Advocates lobby for medical marijuana

March 14, 2002|BY LAURA ERNDE

ANNAPOLIS - A bipartisan group of lawmakers, including some cancer survivors, appealed to a House committee Wednesday to legalize marijuana for people who are suffering from debilitating medical conditions.

Members of the Judiciary Committee asked no-nonsense questions of the bill's supporters, who included cancer patients, a doctor, a nurse, a lawyer and a hospice caregiver.

Some expressed unease about clashing with the federal government. Even if Maryland legalizes medical marijuana, patients could be prosecuted under federal law, some said.

Backers argued that federal authorities have more important crimes to pursue and said the vast majority of drug possession cases are brought by state and local police agencies.


Del. Dana Dembrow, D-Montgomery, said marijuana is currently legal for medical purposes in eight states, so "we're not plowing new ground here."

The sponsor of the bill, Del. Donald Murphy, R-Baltimore County, said no medical marijuana users have been prosecuted by federal authorities in those eight states to date.

"Some people don't have time to wait for Washington to quit (messing) around," said Del. David Brinkley, R-Frederick, who went through radiation therapy for lymphoma in 1989.

Del. B. Daniel Riley, R-Harford, broke down as he told the story of an elderly friend who was painfully dying of cancer but refused to try marijuana because it's illegal.

His treatments became so painful that he contemplated suicide before he quit them, Riley said.

"We buried Larry two months ago. If we as a legislative body could have been more compassionate in our decisions maybe Larry would still be here today," Riley said.

While none of the lawmakers said they smoked pot during their cancer treatments, other cancer survivors testified that it gave them the only relief from their pain and nausea.

"I believe it enabled me to live. Please don't let us die and waste away," said Larry Silberman of Rockville, Md., who said he used marijuana while suffering from non-Hodgkin's lymphoma.

Silberman said the marijuana helped stimulate his appetite while he was enduring extreme nausea and pain.

Support has been building in the legislature to legalize marijuana for medical use since Murphy first proposed the idea two years ago.

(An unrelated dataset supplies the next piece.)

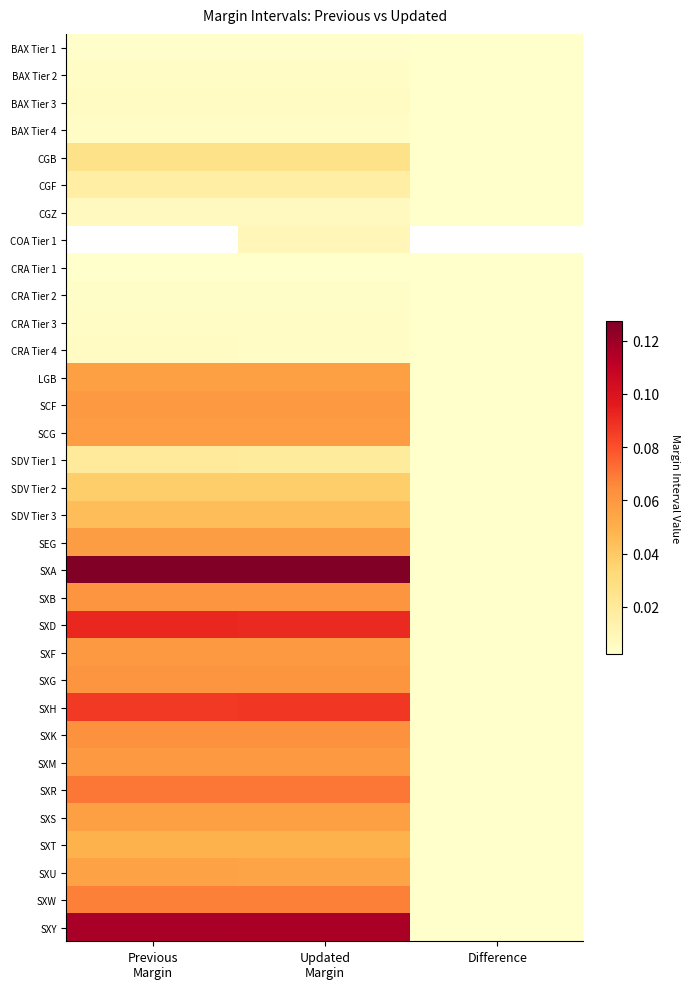

True or false: BAX Tier 3 has a value of 0.0 at Updated Margin.

False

Similar legislation died in a Senate committee last year and was killed by the House Judiciary Committee the previous year.

This year the bill has 53 co-sponsors in the 141-member House, including Del. Sue Hecht, D-Frederick/Washington, and Del. Louise Snodgrass, R-Frederick/Washington.

A doctor and a nurse in the legislature testified in favor of the bill.

The proposal would allow people with diseases such as cancer or AIDS to use marijuana on the recommendation of their physicians. The Department of Health and Mental Hygiene would issue registry identification cards for patients eligible to take the drug.

Patients or primary caregivers could grow up to seven marijuana plants indoors for medical use and possess up to three ounces of useable marijuana. Doctors could recommend use for medical conditions that include cancer, glaucoma, AIDS, severe pain and nausea, epilepsy and multiple sclerosis.

The bill is named after Darrell Putman, a former Army Green Beret from Howard County who turned to marijuana for medicinal purposes to treat his cancer before he died in 1999.

Opponents of the bill include the Drug Enforcement Agency, the doctors' lobby, Maryland State Police and Drug-Free Kids. No one from those groups testified at Wednesday's bill hearing.

"I kind of feel like a sacrificial lamb here," said Doug Stiegler, executive director of the Family Protection Lobby, the only opponent to speak.

Stiegler said the state should have compassion in cases in which people use marijuana for medical purposes.

"I do commend Delegate Murphy and others for their compassion. Unfortunately, I think this law goes too far beyond that," he said.

Stiegler said he doesn't think the state should let people grow pot in their homes, even for medical use. And sanctioning it for medical purposes will encourage marijuana advocates to push for full legalization, he said.

Stiegler suggested lawmakers pass one of the alternatives they have before them. One bill would let people use medical use as a defense if they're arrested. Another would let judges take it into consideration at sentencing.

Under current law, marijuana possession is a misdemeanor subject to a $1,000 fine or one year in prison.

The Associated Press contributed to this story.